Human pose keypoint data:
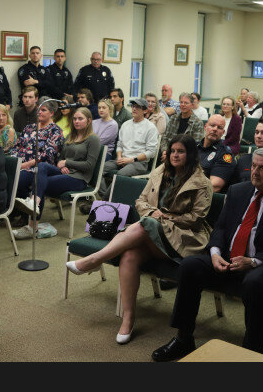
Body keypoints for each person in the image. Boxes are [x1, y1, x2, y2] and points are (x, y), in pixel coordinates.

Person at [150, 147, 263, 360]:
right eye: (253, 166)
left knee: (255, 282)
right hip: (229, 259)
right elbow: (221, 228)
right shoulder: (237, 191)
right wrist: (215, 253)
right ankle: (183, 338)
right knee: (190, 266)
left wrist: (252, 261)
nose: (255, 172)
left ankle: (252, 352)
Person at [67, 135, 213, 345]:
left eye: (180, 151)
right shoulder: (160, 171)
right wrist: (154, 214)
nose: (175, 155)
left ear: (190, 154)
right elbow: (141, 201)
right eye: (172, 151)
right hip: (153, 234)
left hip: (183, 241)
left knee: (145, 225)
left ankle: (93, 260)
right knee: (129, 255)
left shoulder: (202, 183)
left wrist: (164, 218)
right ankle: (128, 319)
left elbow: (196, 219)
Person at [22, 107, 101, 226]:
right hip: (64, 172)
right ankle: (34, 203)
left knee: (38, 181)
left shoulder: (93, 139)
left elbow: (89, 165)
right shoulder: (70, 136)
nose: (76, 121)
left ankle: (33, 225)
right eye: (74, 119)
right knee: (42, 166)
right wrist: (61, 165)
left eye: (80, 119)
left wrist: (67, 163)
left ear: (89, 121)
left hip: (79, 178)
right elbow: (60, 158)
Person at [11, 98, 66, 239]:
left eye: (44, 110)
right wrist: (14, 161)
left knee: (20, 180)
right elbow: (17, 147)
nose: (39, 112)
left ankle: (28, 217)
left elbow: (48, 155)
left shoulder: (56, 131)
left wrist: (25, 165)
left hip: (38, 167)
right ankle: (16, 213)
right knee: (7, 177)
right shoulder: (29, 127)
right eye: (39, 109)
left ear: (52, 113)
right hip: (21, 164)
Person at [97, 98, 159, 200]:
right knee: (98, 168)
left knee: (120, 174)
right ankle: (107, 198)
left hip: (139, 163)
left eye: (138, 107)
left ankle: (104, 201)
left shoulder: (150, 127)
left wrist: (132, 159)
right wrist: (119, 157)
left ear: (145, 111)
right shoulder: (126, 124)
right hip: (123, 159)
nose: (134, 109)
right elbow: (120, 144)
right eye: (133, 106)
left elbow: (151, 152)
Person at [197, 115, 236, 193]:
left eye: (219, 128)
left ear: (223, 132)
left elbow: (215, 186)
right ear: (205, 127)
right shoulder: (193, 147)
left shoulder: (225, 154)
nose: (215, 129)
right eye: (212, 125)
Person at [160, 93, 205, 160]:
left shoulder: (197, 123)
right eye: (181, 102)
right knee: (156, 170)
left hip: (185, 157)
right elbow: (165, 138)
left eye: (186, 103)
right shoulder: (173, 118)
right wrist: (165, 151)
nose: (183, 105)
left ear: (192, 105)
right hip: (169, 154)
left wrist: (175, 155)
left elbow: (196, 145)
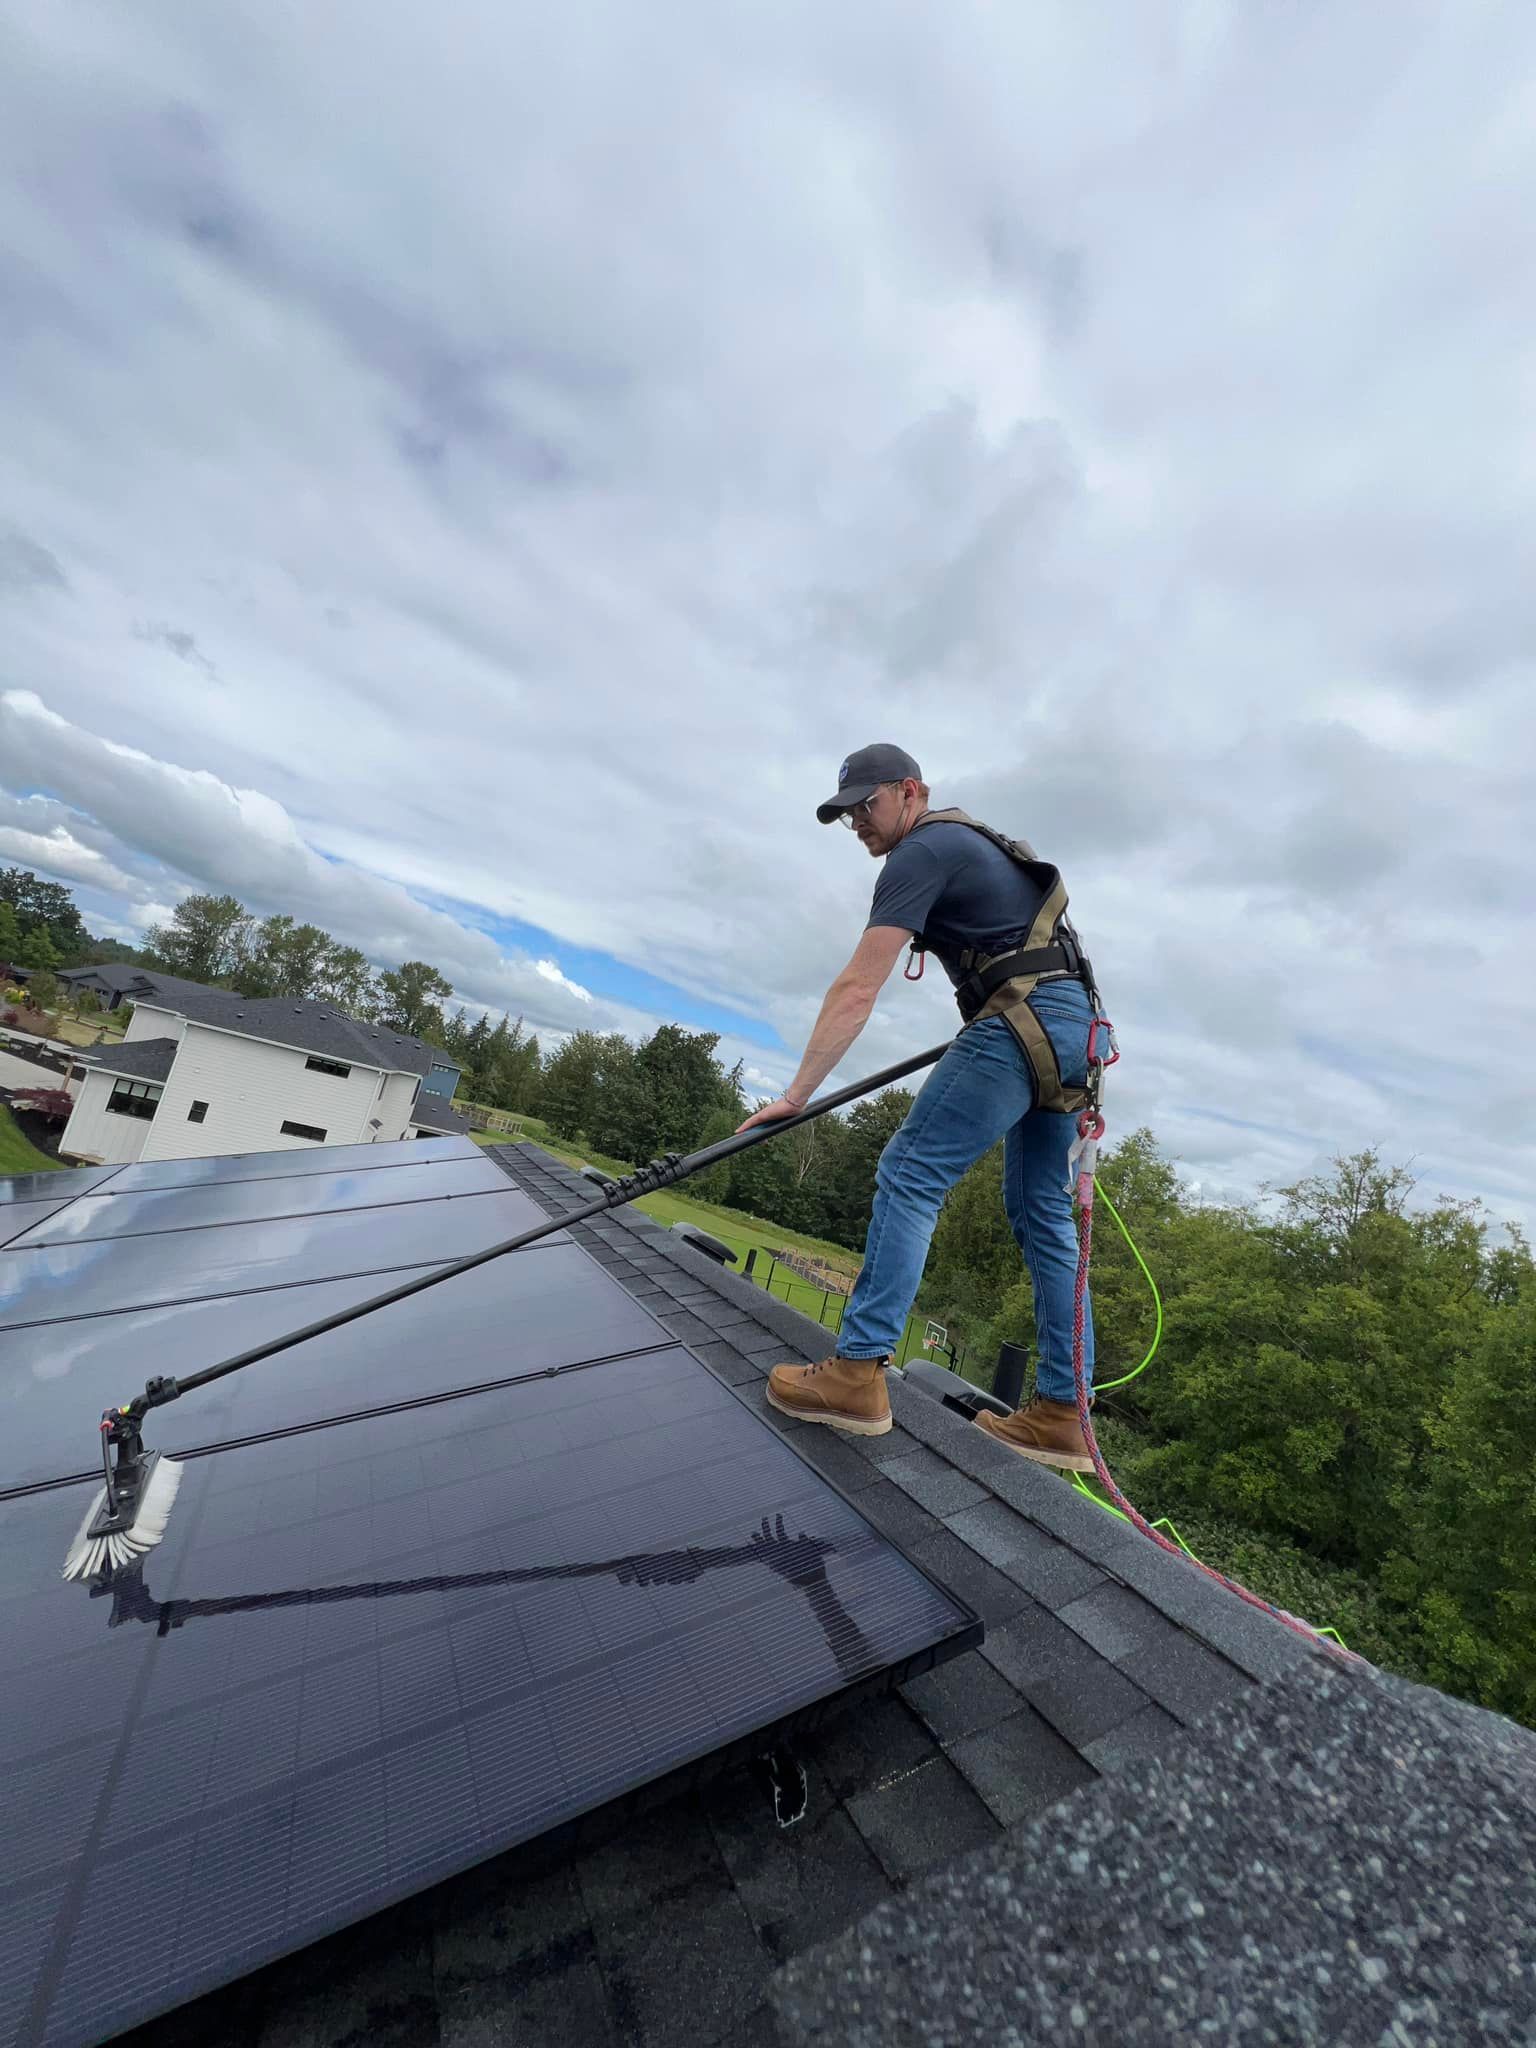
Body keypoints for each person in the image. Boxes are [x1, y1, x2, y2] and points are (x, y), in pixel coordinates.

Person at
==
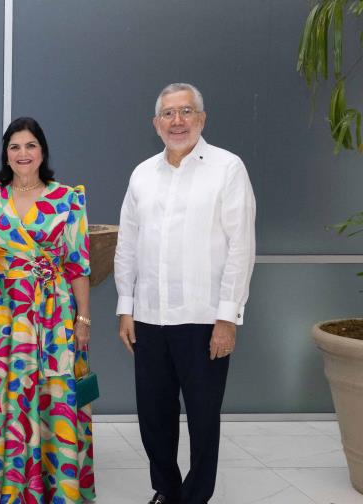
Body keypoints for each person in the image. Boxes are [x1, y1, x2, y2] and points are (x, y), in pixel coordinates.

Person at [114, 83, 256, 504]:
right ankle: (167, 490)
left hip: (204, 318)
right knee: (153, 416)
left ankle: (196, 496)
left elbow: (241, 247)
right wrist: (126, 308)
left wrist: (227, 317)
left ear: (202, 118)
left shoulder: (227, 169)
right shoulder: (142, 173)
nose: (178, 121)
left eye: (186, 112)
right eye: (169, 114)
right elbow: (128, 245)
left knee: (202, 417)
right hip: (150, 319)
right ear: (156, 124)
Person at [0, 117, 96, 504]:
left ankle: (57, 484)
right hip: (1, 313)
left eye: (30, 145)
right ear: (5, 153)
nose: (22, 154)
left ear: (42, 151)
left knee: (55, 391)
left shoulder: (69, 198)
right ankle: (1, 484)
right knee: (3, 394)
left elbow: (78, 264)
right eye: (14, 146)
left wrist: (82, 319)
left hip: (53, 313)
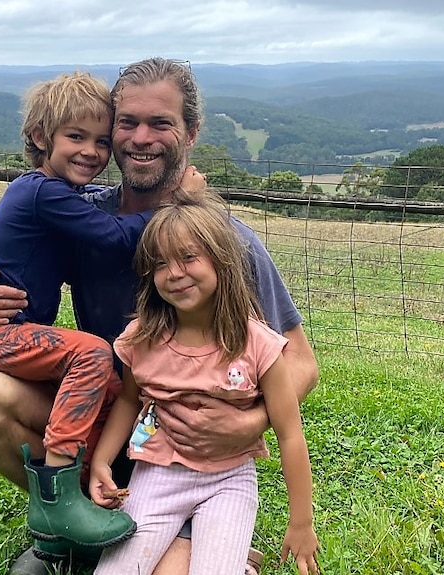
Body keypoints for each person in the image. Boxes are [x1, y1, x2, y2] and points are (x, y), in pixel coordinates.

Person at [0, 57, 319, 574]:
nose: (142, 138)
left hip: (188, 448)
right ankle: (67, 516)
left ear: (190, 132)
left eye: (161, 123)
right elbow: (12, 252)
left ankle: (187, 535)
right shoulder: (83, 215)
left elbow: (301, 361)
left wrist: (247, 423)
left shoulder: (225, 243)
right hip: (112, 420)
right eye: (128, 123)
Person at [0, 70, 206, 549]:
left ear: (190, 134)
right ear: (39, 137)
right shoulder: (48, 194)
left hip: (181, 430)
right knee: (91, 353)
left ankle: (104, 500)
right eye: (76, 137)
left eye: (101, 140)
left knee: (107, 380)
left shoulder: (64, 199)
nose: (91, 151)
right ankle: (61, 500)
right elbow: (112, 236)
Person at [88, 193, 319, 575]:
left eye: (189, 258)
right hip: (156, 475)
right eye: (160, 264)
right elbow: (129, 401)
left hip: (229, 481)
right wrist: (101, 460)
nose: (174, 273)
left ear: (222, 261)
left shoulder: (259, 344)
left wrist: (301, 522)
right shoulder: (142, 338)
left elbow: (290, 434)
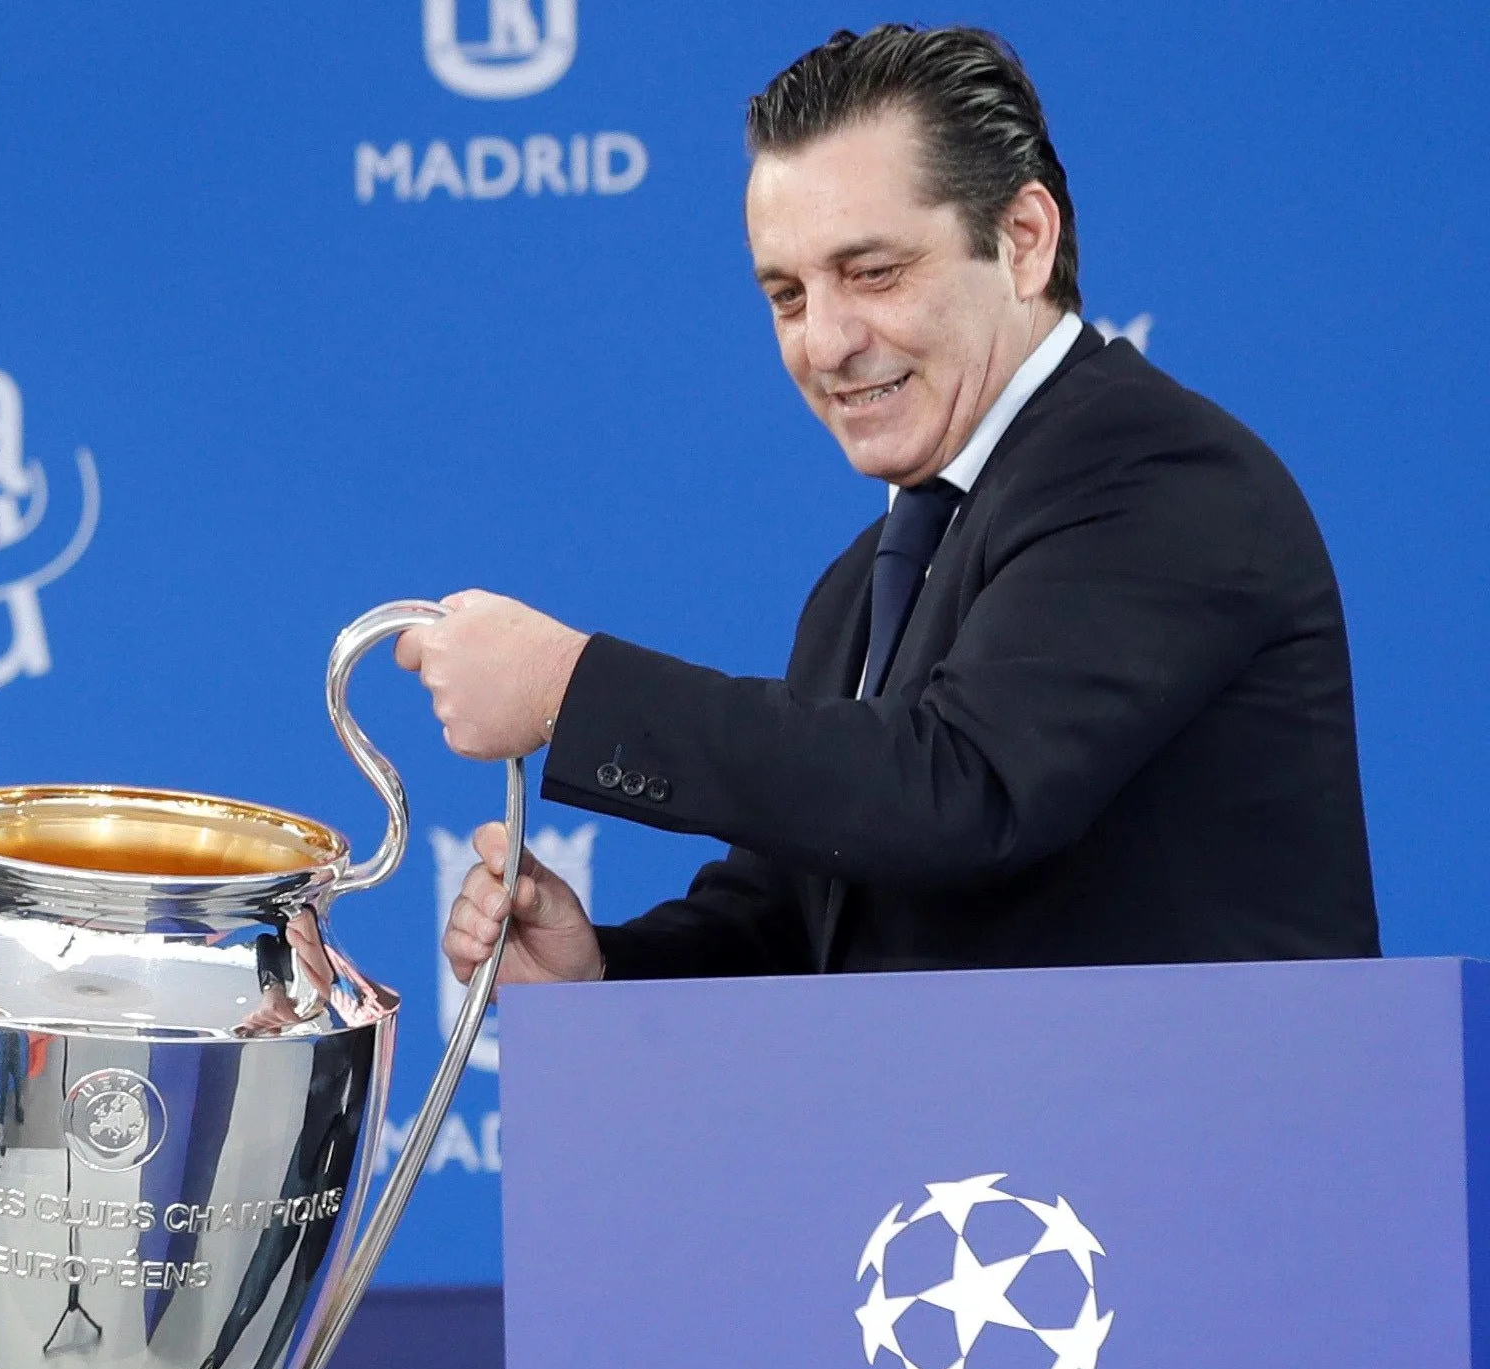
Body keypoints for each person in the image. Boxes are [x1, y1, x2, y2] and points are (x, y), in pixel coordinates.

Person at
==
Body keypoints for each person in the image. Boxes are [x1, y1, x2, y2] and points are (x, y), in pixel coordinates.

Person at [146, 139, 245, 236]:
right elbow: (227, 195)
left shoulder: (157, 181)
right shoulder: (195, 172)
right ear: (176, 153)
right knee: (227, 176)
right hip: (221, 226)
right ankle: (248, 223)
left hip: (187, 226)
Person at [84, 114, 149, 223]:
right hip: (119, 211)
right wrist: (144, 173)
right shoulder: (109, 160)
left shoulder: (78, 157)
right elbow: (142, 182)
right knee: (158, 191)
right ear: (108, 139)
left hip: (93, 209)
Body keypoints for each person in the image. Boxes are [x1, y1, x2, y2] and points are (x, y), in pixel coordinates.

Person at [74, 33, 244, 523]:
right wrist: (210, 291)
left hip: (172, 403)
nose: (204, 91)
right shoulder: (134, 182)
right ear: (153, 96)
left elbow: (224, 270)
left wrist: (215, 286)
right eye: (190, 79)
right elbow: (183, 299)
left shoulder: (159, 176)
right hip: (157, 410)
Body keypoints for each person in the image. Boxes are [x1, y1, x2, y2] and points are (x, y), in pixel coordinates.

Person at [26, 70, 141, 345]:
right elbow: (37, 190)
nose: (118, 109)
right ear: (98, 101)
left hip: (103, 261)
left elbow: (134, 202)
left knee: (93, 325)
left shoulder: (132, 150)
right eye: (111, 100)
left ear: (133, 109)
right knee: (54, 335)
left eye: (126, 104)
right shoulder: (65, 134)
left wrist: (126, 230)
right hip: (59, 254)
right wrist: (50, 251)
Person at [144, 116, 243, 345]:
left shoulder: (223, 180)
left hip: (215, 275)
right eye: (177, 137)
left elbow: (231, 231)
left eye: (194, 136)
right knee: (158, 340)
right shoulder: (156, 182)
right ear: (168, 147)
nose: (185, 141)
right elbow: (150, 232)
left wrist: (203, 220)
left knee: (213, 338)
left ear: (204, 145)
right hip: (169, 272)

### [Problem description]
Going back over the entries above, copy word for word every line from the one that has "right ear: (168, 147)" on through the one that has "right hip: (169, 272)".

### [Finished exercise]
right ear: (168, 147)
nose: (185, 141)
right elbow: (150, 232)
left wrist: (203, 220)
left knee: (213, 338)
left ear: (204, 145)
right hip: (169, 272)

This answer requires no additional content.